One of the big advantages of staging Beatrix Potter, he says, is the stories, with all their little creatures, give a lot of dancers chances to tiptoe and leap across the stage.

The show is in a way reminiscent of the dream sequence in The Nutcracker with unrelated but independently engaging tales being told.

Those tales include the bunny stories of Peter Rabbit and Benjamin Bunny, which were set to music by Stephen Bias, the composer with whom Dominguez collaborated on Wild Things and Fabric of Dance.

The Tale of Jeremy Fisher gets a bluesy treatment from local rocker Brett James, whose daughter Ashley will play one of the hound dogs in the story of Jemima Puddleduck.
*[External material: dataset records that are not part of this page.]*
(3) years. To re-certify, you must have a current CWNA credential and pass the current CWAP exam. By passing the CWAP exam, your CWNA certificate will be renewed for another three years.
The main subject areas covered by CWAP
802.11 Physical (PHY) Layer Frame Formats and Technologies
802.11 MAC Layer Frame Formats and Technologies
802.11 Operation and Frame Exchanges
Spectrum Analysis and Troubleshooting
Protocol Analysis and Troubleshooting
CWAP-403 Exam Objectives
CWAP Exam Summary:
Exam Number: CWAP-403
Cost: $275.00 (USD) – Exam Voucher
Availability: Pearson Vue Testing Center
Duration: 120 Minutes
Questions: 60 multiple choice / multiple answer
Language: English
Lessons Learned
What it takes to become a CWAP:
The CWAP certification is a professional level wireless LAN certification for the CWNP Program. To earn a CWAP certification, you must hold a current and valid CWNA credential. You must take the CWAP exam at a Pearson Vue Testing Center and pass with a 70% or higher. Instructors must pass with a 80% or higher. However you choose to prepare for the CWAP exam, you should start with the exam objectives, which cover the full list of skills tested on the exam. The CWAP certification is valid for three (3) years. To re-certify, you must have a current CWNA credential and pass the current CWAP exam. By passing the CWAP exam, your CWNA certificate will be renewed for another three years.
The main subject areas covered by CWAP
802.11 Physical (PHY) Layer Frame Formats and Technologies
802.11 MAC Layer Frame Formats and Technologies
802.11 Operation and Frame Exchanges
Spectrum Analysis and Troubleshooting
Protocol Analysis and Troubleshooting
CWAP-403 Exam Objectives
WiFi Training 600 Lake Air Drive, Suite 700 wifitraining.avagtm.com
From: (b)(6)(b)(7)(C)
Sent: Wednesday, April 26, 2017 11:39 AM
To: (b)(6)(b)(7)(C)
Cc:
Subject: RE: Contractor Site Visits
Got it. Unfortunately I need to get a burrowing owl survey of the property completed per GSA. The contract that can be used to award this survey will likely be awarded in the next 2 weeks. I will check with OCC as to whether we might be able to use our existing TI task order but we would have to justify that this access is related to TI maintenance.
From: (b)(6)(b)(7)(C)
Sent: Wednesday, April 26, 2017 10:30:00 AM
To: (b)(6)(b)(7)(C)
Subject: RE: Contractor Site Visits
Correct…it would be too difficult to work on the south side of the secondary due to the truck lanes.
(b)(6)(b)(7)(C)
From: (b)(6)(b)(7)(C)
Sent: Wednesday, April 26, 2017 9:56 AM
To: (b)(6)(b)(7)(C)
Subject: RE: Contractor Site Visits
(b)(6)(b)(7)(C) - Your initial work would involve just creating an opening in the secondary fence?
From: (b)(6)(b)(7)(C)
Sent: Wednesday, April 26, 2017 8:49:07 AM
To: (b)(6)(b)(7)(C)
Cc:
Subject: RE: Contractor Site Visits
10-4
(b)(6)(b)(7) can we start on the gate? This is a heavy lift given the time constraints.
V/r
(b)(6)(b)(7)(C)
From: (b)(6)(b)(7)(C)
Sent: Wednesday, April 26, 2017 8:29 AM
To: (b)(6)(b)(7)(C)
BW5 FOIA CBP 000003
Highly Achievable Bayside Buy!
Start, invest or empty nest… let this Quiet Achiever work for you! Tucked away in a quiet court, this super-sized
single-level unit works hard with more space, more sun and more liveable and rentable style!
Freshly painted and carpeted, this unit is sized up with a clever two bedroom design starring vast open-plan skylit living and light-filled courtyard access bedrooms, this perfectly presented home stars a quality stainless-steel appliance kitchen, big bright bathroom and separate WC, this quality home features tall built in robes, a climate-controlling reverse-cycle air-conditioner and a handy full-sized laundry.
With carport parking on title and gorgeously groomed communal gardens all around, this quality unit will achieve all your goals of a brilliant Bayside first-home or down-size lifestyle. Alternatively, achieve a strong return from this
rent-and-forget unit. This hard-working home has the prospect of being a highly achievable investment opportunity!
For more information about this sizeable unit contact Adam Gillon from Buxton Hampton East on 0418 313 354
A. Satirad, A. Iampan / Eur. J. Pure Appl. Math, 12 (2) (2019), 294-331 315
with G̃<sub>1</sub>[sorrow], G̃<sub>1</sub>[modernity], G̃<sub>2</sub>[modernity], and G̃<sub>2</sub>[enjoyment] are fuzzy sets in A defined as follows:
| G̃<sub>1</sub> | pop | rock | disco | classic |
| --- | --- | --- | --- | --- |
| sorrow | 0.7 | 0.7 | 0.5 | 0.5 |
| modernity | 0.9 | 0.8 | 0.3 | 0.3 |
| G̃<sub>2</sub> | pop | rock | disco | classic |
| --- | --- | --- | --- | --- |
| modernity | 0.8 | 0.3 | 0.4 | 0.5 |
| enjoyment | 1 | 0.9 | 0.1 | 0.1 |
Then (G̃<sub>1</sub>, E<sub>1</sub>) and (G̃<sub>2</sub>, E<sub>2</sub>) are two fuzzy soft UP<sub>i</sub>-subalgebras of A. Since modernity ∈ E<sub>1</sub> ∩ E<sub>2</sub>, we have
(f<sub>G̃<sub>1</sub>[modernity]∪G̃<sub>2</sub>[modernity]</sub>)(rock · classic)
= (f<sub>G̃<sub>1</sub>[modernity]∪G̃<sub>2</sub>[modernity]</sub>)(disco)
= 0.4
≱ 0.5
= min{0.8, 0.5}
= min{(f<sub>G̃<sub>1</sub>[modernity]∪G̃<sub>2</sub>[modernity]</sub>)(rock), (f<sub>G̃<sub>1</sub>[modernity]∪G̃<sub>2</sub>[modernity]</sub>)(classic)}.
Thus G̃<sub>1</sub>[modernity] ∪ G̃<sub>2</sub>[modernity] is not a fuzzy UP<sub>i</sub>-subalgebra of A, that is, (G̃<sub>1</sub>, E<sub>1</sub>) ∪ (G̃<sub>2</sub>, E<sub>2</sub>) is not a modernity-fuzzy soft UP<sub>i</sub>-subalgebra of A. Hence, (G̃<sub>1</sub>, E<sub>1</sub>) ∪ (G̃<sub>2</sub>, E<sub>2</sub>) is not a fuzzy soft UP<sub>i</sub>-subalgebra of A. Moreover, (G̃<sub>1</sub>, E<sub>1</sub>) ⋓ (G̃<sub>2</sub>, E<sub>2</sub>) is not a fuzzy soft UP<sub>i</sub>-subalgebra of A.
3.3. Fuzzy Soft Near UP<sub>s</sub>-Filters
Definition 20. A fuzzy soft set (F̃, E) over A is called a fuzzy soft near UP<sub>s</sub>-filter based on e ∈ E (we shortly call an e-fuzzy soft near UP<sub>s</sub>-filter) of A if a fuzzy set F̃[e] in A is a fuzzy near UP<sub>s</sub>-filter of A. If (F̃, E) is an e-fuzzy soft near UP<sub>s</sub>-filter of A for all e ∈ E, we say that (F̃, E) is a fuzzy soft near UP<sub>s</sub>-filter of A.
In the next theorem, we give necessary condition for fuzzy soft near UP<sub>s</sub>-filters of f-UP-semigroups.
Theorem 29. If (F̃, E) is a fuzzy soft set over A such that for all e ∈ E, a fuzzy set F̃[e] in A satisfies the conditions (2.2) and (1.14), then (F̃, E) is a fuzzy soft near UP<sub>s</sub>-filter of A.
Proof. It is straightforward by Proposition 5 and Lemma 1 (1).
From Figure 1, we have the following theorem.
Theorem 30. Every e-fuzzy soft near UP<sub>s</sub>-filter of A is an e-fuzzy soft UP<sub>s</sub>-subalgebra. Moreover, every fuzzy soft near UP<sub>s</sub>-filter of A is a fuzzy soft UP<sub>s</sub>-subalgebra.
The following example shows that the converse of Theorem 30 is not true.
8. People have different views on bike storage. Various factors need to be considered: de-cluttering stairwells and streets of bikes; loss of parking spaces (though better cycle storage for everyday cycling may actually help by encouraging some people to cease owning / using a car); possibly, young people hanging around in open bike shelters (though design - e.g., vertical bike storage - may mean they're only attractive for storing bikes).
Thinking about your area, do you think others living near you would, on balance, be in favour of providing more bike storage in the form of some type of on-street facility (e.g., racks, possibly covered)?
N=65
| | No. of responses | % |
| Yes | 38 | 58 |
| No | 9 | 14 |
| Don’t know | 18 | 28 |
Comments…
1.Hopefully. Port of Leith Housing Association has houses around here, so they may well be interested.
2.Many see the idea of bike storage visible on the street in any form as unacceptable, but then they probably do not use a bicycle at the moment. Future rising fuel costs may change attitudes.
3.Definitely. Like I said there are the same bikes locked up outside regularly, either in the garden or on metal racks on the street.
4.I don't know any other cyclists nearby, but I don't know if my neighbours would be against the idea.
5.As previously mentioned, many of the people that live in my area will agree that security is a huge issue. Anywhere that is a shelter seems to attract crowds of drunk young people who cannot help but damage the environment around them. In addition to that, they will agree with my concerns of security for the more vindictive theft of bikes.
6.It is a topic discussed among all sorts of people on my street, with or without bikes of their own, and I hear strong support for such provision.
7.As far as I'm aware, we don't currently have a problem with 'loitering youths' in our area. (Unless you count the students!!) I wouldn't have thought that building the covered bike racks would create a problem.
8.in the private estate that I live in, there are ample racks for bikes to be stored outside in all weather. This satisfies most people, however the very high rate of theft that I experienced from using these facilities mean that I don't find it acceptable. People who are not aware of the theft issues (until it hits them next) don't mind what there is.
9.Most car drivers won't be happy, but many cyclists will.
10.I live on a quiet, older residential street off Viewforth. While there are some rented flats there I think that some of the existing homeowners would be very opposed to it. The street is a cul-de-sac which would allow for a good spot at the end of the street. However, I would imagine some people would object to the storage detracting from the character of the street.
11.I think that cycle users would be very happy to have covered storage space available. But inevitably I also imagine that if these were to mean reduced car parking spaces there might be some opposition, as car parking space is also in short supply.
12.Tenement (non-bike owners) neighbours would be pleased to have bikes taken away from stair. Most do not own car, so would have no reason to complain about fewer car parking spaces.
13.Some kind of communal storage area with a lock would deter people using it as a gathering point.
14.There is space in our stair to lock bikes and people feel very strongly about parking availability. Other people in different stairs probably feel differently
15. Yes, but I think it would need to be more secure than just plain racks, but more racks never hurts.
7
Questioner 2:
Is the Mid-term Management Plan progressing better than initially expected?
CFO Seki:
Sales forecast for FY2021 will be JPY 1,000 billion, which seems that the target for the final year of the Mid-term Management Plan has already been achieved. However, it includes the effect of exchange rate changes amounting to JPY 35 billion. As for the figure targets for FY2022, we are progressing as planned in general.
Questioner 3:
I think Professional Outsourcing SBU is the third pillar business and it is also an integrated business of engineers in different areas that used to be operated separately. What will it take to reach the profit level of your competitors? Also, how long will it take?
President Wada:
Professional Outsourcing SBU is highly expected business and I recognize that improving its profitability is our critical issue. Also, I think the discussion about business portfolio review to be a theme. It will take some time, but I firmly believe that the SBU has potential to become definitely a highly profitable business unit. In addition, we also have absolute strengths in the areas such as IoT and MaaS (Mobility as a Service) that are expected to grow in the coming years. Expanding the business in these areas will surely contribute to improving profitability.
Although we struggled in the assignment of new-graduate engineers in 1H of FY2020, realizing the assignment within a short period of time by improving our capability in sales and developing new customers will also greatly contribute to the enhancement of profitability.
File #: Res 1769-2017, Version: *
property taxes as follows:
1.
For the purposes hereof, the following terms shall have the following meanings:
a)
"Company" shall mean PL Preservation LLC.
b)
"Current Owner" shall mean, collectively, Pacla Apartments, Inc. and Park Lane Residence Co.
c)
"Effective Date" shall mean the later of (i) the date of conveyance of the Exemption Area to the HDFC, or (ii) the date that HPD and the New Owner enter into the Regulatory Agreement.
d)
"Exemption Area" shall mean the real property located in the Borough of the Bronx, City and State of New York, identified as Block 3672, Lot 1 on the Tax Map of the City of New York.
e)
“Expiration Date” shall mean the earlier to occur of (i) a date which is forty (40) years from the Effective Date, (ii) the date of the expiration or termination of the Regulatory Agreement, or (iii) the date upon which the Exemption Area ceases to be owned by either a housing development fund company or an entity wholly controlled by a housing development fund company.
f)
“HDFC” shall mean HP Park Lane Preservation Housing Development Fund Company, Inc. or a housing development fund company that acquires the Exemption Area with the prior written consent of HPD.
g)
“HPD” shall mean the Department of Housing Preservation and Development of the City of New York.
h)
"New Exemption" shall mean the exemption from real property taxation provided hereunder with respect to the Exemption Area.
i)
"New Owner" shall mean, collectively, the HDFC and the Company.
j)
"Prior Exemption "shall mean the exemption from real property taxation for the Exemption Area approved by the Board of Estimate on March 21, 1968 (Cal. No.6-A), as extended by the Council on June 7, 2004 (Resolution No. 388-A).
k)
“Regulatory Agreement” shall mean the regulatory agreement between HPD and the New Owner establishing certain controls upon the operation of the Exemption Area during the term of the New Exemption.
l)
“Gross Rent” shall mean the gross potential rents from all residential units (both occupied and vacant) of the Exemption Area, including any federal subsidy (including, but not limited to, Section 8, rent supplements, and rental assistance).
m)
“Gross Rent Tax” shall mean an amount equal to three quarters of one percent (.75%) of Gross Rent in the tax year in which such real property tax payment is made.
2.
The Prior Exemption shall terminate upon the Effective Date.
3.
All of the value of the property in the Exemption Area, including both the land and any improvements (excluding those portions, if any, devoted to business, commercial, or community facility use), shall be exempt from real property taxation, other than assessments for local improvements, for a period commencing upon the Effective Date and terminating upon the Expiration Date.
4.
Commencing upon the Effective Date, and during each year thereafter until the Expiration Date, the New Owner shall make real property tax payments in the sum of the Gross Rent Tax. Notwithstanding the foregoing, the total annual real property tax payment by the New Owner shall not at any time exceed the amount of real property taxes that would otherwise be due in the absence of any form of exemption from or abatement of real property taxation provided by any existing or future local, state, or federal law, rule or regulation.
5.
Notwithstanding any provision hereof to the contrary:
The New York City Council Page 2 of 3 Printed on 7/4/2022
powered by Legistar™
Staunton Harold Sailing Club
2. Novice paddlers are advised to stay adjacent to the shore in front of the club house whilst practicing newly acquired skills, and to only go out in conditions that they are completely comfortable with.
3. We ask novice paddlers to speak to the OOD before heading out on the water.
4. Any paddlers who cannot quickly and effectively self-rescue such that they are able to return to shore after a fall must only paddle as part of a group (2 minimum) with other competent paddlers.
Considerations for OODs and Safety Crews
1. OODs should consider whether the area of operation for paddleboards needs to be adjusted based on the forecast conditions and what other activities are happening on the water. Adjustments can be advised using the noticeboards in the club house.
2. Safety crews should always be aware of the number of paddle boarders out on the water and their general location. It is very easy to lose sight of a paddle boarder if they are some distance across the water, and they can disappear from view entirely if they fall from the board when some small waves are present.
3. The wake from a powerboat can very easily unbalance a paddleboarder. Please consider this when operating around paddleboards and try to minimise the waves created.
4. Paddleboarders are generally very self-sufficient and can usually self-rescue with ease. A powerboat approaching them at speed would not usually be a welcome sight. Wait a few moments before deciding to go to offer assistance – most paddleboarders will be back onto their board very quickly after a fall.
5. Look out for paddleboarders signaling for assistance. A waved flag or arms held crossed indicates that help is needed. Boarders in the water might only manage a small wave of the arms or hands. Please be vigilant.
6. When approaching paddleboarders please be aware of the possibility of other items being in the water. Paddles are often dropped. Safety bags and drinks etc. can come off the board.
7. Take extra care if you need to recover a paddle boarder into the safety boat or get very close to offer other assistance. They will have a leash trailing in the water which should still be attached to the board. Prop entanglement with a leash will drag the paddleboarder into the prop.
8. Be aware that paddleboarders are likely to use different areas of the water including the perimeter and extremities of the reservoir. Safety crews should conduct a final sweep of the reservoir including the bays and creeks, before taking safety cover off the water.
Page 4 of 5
Also getting the Lexington Ballet treatment are Squirrel Nutkin and Old Brown Owl, and The Tale of Two Bad Mice.

During a Tuesday night rehearsal, Dominguez talked to the dancers about the importance of staying in character for the storytelling dances. He also had the kids do research as they prepared for the production.

"I was surprised that a lot of them didn't know" about Potter's stories. "A lot of them kept asking, what is this about? I said, go to the library, Google them, whatever you need to do."

Whether discovering the stories or revisiting old favorites, Dominguez thinks The Magical Tales of Beatrix Potter is perfectly timed for the first weekend of spring.

Dominguez says, "Easter is coming up and there are rabbits all over the place. It's a perfect celebration."